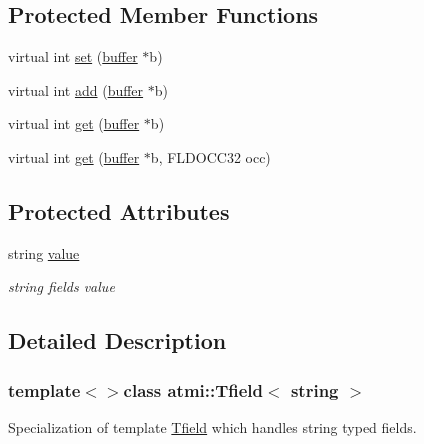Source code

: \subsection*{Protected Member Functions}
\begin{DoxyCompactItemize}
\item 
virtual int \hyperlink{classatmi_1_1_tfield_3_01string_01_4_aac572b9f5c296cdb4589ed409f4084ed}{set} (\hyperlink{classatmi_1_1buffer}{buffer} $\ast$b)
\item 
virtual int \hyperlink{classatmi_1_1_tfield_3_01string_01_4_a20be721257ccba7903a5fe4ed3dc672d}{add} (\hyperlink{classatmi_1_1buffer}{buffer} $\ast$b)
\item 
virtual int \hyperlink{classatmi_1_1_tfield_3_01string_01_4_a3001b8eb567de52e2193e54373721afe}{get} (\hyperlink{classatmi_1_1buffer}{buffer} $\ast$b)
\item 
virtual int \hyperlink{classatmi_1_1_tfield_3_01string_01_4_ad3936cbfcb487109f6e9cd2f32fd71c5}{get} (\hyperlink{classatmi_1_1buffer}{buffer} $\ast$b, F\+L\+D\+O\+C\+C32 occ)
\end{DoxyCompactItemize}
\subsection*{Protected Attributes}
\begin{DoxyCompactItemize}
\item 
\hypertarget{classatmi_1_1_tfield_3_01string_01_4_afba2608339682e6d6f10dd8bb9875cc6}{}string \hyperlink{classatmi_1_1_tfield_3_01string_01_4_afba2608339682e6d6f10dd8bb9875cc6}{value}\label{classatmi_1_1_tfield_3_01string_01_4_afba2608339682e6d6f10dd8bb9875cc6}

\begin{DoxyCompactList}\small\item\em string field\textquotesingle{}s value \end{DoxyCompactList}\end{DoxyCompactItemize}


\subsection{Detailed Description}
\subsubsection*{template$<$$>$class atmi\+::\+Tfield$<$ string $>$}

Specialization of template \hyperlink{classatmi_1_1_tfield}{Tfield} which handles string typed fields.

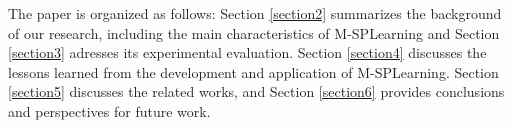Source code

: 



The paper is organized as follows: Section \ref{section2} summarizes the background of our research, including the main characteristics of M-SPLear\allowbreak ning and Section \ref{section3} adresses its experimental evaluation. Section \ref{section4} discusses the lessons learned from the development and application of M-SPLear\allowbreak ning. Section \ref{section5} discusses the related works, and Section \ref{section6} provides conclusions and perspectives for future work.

GOAL OF THE EXERCISE :: Return the records exactly. Don't carry the pictures over.

SOLUTION TO THIS TASK ::
Source code

: \subsection*{Protected Member Functions}
\begin{DoxyCompactItemize}
\item 
virtual int \hyperlink{classatmi_1_1_tfield_3_01string_01_4_aac572b9f5c296cdb4589ed409f4084ed}{set} (\hyperlink{classatmi_1_1buffer}{buffer} $\ast$b)
\item 
virtual int \hyperlink{classatmi_1_1_tfield_3_01string_01_4_a20be721257ccba7903a5fe4ed3dc672d}{add} (\hyperlink{classatmi_1_1buffer}{buffer} $\ast$b)
\item 
virtual int \hyperlink{classatmi_1_1_tfield_3_01string_01_4_a3001b8eb567de52e2193e54373721afe}{get} (\hyperlink{classatmi_1_1buffer}{buffer} $\ast$b)
\item 
virtual int \hyperlink{classatmi_1_1_tfield_3_01string_01_4_ad3936cbfcb487109f6e9cd2f32fd71c5}{get} (\hyperlink{classatmi_1_1buffer}{buffer} $\ast$b, F\+L\+D\+O\+C\+C32 occ)
\end{DoxyCompactItemize}
\subsection*{Protected Attributes}
\begin{DoxyCompactItemize}
\item 
\hypertarget{classatmi_1_1_tfield_3_01string_01_4_afba2608339682e6d6f10dd8bb9875cc6}{}string \hyperlink{classatmi_1_1_tfield_3_01string_01_4_afba2608339682e6d6f10dd8bb9875cc6}{value}\label{classatmi_1_1_tfield_3_01string_01_4_afba2608339682e6d6f10dd8bb9875cc6}

\begin{DoxyCompactList}\small\item\em string field\textquotesingle{}s value \end{DoxyCompactList}\end{DoxyCompactItemize}


\subsection{Detailed Description}
\subsubsection*{template$<$$>$class atmi\+::\+Tfield$<$ string $>$}

Specialization of template \hyperlink{classatmi_1_1_tfield}{Tfield} which handles string typed fields.

Source code

: 



The paper is organized as follows: Section \ref{section2} summarizes the background of our research, including the main characteristics of M-SPLear\allowbreak ning and Section \ref{section3} adresses its experimental evaluation. Section \ref{section4} discusses the lessons learned from the development and application of M-SPLear\allowbreak ning. Section \ref{section5} discusses the related works, and Section \ref{section6} provides conclusions and perspectives for future work.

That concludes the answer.